|M.Sc Student||Haroush Dotan|
|Subject||Use of FTIR Spectroscopy for Real-Time Monitoring of|
Isotopically Labeled N2O Emission from Soils
|Department||Department of Civil and Environmental Engineering||Supervisors||Professor Yael Dubowski|
|Professor Emeritus Abraham Shaviv|
|Full Thesis text - in Hebrew|
This work focuses on applying Fourier Transformed Infra-Red (FTIR) spectroscopy for monitoring nitrous oxide (N2O) emitted by microbiological processes in soil, as a tool for studying these processes. N2O is one of the intermediate nitrogen species of denitrification process and a byproduct of nitrification. At present, isotope ratio mass spectrometry (IRMS) is the most common method for investigation and quantification of such nitrogen emission processes. However, IRMS is used off-line and requires expensive equipment as well as intensive and careful sample preparation steps. Additionally, IRMS is very expensive and less available. This work examines the potential of FTIR spectrometry as an alternative method for measuring N2O emission from a soil medium. The advantages of this method are its relatively low operating costs, availability, non-destructive nature, capability for online monitoring and for identification of different isotopologs (14N2O and 15N2O) and isotopomers (14N15NO and 15N14NO).

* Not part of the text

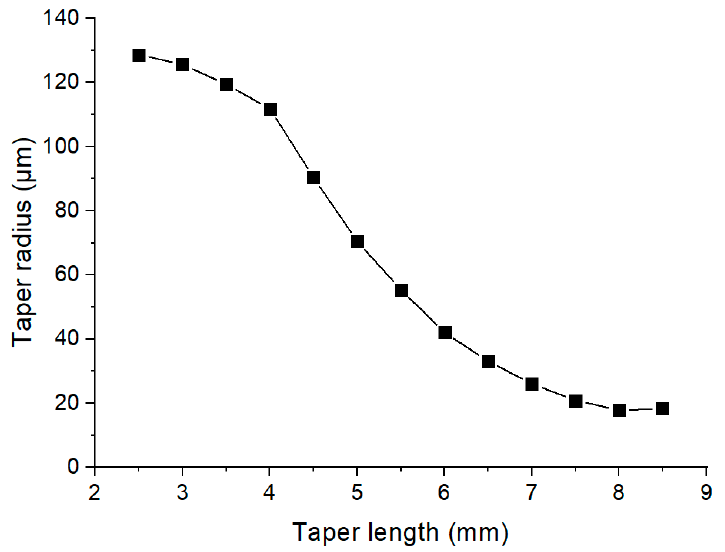
Figure 5. Typical taper profiles with radii 20 to 45 μ m.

To achieve this research goal, four specific aims were set: (1) Identification and quantification of N2O concentration by FTIR in a laboratory setup. (2) Designing a novel closed system apparatus for monitoring gas emissions from incubated soil. (3) Measure N2O emissions from different soils types during incubation under various environmental conditions (such as acetylene presence, nitrogen fertilization, Glucose addition, oxygen presence and soil thickness). (4) Measure changes in the isotopic composition of emitted N2O as a function of fertilization with isotopically labeled nitrate.
Addition of acetylene, nitrate and glucose raised the measured concentration of emitted N2O. Under aerobic conditions, which encourage nitrification process, N2O emissions were not detected when running the experiments in thin layers of soil (~2mm). However, a thickness increase (to 10 mm, still under aerobic conditions) led to a significant increase in N2O emission, suggesting existence of coupled nitrification-denitrification processes.
By using FTIR monitoring different N2O emission profiles were identified for different soil types. Addition of 15NO3- to Acre Grumosol resulted in the emission of all four N2O species (i.e., 14N2O, 15N2O, 14N15NO & 15N14NO), with changing relative proportions at different incubation times. By using inverse modeling technique it was possible to overcome the partial overlap in the absorption spectra of the four isotopic species and quantify each one of them.
In summary, it has been proven that such FTIR method is able to detect and quantify online N2O emissions from soils and to identify and quantify emissions of all four N2O species - 14N2O, 15N2O, 14N15NO & 15N14NO.